Almanya’nın ordoliberalizminin ise diğerlerinden daha başarılı ve istikrarlı bir performans göstermiş olduğu söylenebilir. Almanya küresel krizden fazla bir yara almadı. İşsizlik oranı düşük. Halen rekor cari fazla vermekte. Bir de unutmayalım, son 25 yıl içerisinde Almanya neredeyse kendisinin yarı büyüklüğünde bir ülkeyi (Doğu Almanya) başarıyla sistemi içine entegre etme başarısını gösterdi. Ayrıca yakın hinterlandındaki (Polonya, Macaristan, Çek Cumhuriyeti ve Hırvatistan gibi) ülkelerin de kalkınmasında önemli rol oynadı. Bu ekonomik başarısı ile birlikte Almanya’nın diğer AB ülkelerine kendi sistemini empoze etmesi gayet normal.
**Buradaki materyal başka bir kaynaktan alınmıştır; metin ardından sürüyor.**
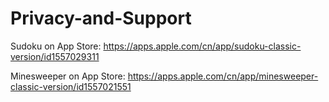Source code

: # Privacy-and-Support

Sudoku on App Store: https://apps.apple.com/cn/app/sudoku-classic-version/id1557029311

Minesweeper on App Store: https://apps.apple.com/cn/app/minesweeper-classic-version/id1557021551
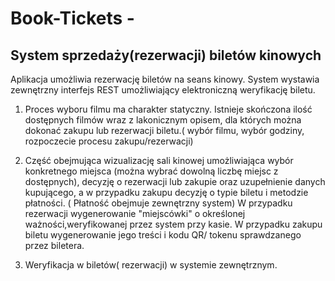 # Book-Tickets - 
## System sprzedaży(rezerwacji) biletów kinowych
 
Aplikacja umożliwia rezerwację biletów na seans kinowy.
System wystawia zewnętrzny interfejs REST umożliwiający elektroniczną weryfikację biletu.



1) Proces wyboru filmu ma charakter statyczny. Istnieje skończona ilość dostępnych filmów wraz z lakonicznym opisem,
dla których można dokonać zakupu lub rezerwacji biletu.( wybór filmu, wybór godziny, rozpoczecie procesu zakupu/rezerwacji)

2) Część obejmująca wizualizację sali kinowej umożliwiająca wybór konkretnego miejsca (można wybrać dowolną liczbę miejsc z dostępnych),
 decyzję o  rezerwacji lub zakupie oraz uzupełnienie danych kupującego, a w przypadku zakupu decyzję o typie biletu i metodzie płatności.
( Płatność obejmuje zewnętrzny system)
W przypadku rezerwacji wygenerowanie "miejscówki" o określonej ważności,weryfikowanej przez system przy kasie. 
W przypadku zakupu biletu wygenerowanie jego treści i kodu QR/ tokenu sprawdzanego przez biletera.
 
 
3) Weryfikacja w biletów( rezerwacji) w systemie zewnętrznym.
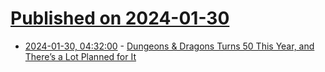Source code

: # [Published on 2024-01-30](index.md)

* [2024-01-30, 04:32:00](https://soylentnews.org/article.pl?sid=24/01/29/123231&from=rss) - [Dungeons & Dragons Turns 50 This Year, and There’s a Lot Planned for It](https://soylentnews.org/article.pl?sid=24/01/29/123231&from=rss)
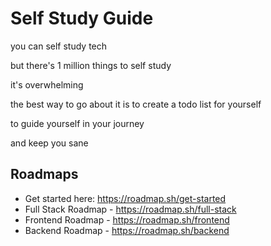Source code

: # Self Study Guide

you can self study tech

but there's 1 million things to self study

it's overwhelming

the best way to go about it is to create a todo list for yourself

to guide yourself in your journey

and keep you sane


## Roadmaps
* Get started here: https://roadmap.sh/get-started
* Full Stack Roadmap - https://roadmap.sh/full-stack
* Frontend Roadmap - https://roadmap.sh/frontend
* Backend Roadmap - https://roadmap.sh/backend
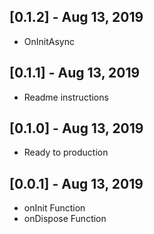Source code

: ## [0.1.2] - Aug 13, 2019

- OnInitAsync

## [0.1.1] - Aug 13, 2019

- Readme instructions

## [0.1.0] - Aug 13, 2019

- Ready to production

## [0.0.1] - Aug 13, 2019

- onInit Function
- onDispose Function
Peki, ordoliberalizm diğer kapitalizm türlerinden ne gibi farklılıklar içeriyor? Öncelikle, ordoliberalizm devletin piyasaların işlemesinde düzenleme ve denetleme anlamında temel bir rolü olduğunu baştan ve kesinkes kabul ediyor. Bu görüş aynı zamanda piyasaların güçlü anti-rekabet kurallarına tabii olmasını da beraberinde getiriyor. Kural-bazlı bir ekonomik sistemin diğer ekonomik aktörlerin etkisine ve nüfuzuna kapalı olması da şart. Ancak bu aynı zamanda (hanehalklarının da bir ekonomik aktör olduğunu dikkate alırsak) kurallarla çatışırsa halkların demokratik taleplerinin de (Yunanistan örneğinde olduğu gibi) göz ardı edilebileceği anlamına geliyor. Ordoliberalizm (biraz da tarihsel nedenlerle) enflasyonun kontrolüne özellikle ağırlık veriyor. Nitekim, Avrupa Merkez Bankası’nın (ve öncesinde de Bundesbank’ın) temel amacı fiyat istikrarının sağlanması olarak belirlenmiş durumda.
Ordoliberalizm son küresel krizde neoliberal ekonomilerin kurtarma aracı haline gelen (özellikle parasal ağırlıklı) Keynezyen politikalara da kapalı. Savaş sonrası Almanya iktisat tarihine bakıldığında da, 1965-73 arasındaki kısa bir dönem haricinde, Keynezyen politikaların hiç bir zaman uygulanmadığı görülüyor.
Bugünden ileriye bakarsak, bir ekonomik sistemin diğerlerine üstünlük sağlayabilmesi için bugüne kadar ne kadar başarılı olduğundan çok, farklı kültürel sistemlere ve gelişen piyasa koşullarına ne kadar adapte olabildiğine bakmak gerekiyor. Ordoliberalizmin bugüne kadar farklı kültürel sistemlere esneklik gösterme konusunda sınıfta kaldığı söylenebilir. Unutmayalım ki, esnek olmayan bir madde kırılmaya çok daha müsaittir. (Gerçekleşirse, Grexit de böyle bir kırılma olacaktır.) Öte yandan, kural bazlı ve anti-rekabetçi yaklaşımı ile ekonomide öngörünürlüğü artırması, çeşitli çıkar gruplarının nüfuzunu önlemiş olması ve ekonomik rantı minimize etmesi, diğer sistemlere göre Alman sistemine bariz bir üstünlük sağlıyor ve sağlamaya da devam edecektir.